* Your goal *
The answer must repeat every record exactly, with no pictures in it.

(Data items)
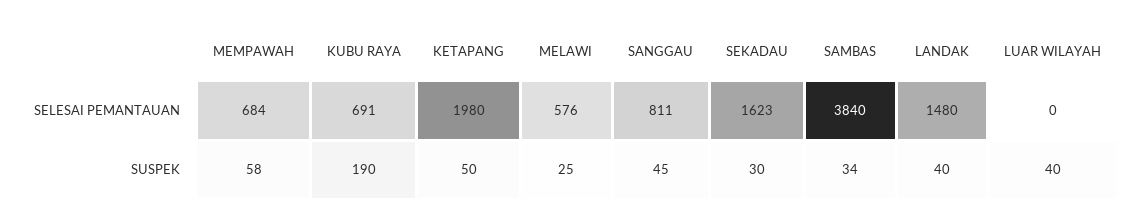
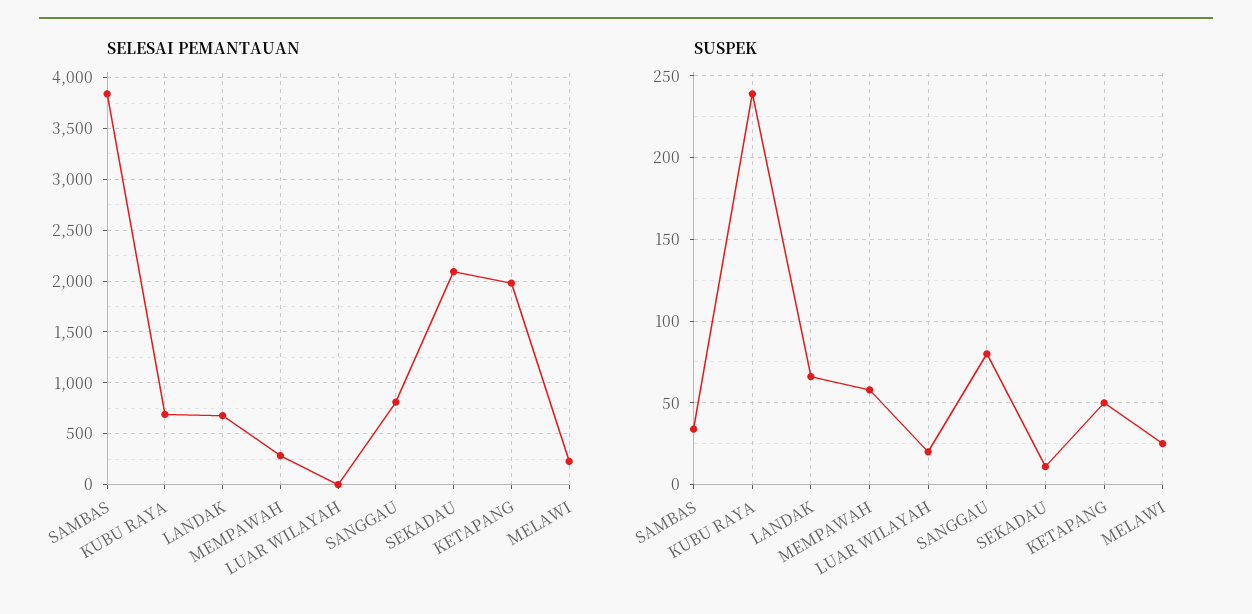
  {
    "SELESAI PEMANTAUAN": {
-     "MEMPAWAH": 684,
+     "MEMPAWAH": 300,
      "KUBU RAYA": 691,
      "KETAPANG": 1980,
-     "MELAWI": 576,
+     "MELAWI": 200,
      "SANGGAU": 811,
-     "SEKADAU": 1623,
+     "SEKADAU": 2100,
      "SAMBAS": 3840,
-     "LANDAK": 1480,
+     "LANDAK": 700,
      "LUAR WILAYAH": 0
    },
    "SUSPEK": {
      "MEMPAWAH": 58,
-     "KUBU RAYA": 190,
+     "KUBU RAYA": 240,
      "KETAPANG": 50,
      "MELAWI": 25,
-     "SANGGAU": 45,
+     "SANGGAU": 80,
-     "SEKADAU": 30,
+     "SEKADAU": 10,
      "SAMBAS": 34,
-     "LANDAK": 40,
+     "LANDAK": 65,
-     "LUAR WILAYAH": 40
+     "LUAR WILAYAH": 20
    }
  }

* Solution to this problem *
  {
    "SELESAI PEMANTAUAN": {
-     "MEMPAWAH": 684,
+     "MEMPAWAH": 300,
      "KUBU RAYA": 691,
      "KETAPANG": 1980,
-     "MELAWI": 576,
+     "MELAWI": 200,
      "SANGGAU": 811,
-     "SEKADAU": 1623,
+     "SEKADAU": 2100,
      "SAMBAS": 3840,
-     "LANDAK": 1480,
+     "LANDAK": 700,
      "LUAR WILAYAH": 0
    },
    "SUSPEK": {
      "MEMPAWAH": 58,
-     "KUBU RAYA": 190,
+     "KUBU RAYA": 240,
      "KETAPANG": 50,
      "MELAWI": 25,
-     "SANGGAU": 45,
+     "SANGGAU": 80,
-     "SEKADAU": 30,
+     "SEKADAU": 10,
      "SAMBAS": 34,
-     "LANDAK": 40,
+     "LANDAK": 65,
-     "LUAR WILAYAH": 40
+     "LUAR WILAYAH": 20
    }
  }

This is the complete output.